As mães das duas crianças intoxicadas se preocupam também com a alimentação, já que não confiam em nada que cresce por onde passaram os rejeitos. “Antes, as verduras vinham da roça. Agora, preciso comprar tudo. Não confio nem na água”, conclui Simone.
Adolescente perde sonho
A rotina de Davidy Silva Marques, 16, mudou após o rompimento da barragem de Fundão. Há três anos, o adolescente chegava da escola, lanchava e ia direto para o campo de Barra Longa treinar. O objetivo: ser jogador de futebol.
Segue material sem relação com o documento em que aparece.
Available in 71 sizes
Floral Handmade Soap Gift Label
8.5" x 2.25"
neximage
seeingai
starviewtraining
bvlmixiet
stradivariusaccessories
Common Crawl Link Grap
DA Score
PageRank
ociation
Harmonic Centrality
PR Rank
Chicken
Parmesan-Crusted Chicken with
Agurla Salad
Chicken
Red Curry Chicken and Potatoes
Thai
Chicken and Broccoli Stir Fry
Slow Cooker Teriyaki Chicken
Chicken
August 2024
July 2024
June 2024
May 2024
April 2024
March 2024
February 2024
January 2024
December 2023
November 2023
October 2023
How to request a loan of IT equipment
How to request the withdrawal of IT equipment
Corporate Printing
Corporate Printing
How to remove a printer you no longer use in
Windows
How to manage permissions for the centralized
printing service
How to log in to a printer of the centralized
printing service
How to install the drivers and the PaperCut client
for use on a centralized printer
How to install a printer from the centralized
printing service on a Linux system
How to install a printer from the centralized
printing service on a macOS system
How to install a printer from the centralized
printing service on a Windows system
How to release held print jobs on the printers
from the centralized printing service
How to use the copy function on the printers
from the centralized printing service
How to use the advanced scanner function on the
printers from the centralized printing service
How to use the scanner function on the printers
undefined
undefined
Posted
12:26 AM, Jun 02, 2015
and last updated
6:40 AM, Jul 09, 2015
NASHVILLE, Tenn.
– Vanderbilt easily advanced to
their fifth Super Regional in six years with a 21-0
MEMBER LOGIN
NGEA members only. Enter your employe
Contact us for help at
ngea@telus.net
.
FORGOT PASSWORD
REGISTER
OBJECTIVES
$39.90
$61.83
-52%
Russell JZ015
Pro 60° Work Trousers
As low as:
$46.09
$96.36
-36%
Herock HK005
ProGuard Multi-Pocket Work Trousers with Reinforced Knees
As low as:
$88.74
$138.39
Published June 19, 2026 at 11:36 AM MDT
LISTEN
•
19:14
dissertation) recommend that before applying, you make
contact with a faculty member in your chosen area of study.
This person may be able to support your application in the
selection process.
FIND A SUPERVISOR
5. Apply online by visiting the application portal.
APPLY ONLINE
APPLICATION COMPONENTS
Depois que a lama tomou conta, ele passou a apresentar depressão. “Eu tinha ganhado uma chuteira nova, quando consegui jogar de novo, ela não servia mais”, diz. A diversão dele e dos amigos agora é passar as tardes no quarto jogando videogame.
Renova realiza estudos
A Fundação Renova reconheceu que há questões relacionadas à saúde dos atingidos. Os impactos estão mais ligados a saúde mental, intoxicação por metais e problemas respiratórios. A entidade informou que está em curso o estudo de Avaliação de Risco a Saúde Humana, financiado pela Renova e que usa metodologia da Organização Mundial da Saúde e do Ministério da Saúde. “O objetivo é, de um lado, investigar o risco à saúde pelo rejeito e metais pesados do rio Doce e, por outro, monitorar o impacto da poeira e das obras na vida das pessoas. Com os resultados definitivos, será possível entender esses impactos e aplicar políticas eficientes”, informou, em nota. A fundação ressaltou que apoia a gestão pública e que, em agosto de 2018, Mariana e Barra Longa tinham 80 profissionais de saúde.
Relembre
Destruição
Dezenove pessoas morreram, e a tragédia deixou rastros em 39 municípios de Minas e Espírito Santo. Foram 670 km atingidos. Bento Rodrigues, Paracatu de Baixo e Mariana foram devastadas pela lama. O rejeito chegou aos rios Doce, Gualaxo do Norte e Carmo.
Atingidos
A Fundação Renova diz que, até setembro deste ano, foram encaminhados para o Comitê Interfederativo, 30.788 cadastros, ou mais de 80 mil pessoas. Sobre as que não são consideradas atingidas, a Renova informou que não comenta casos particulares e que os critérios de elegibilidade estão previstos em um acordo firmado com empresas e Ministério Público.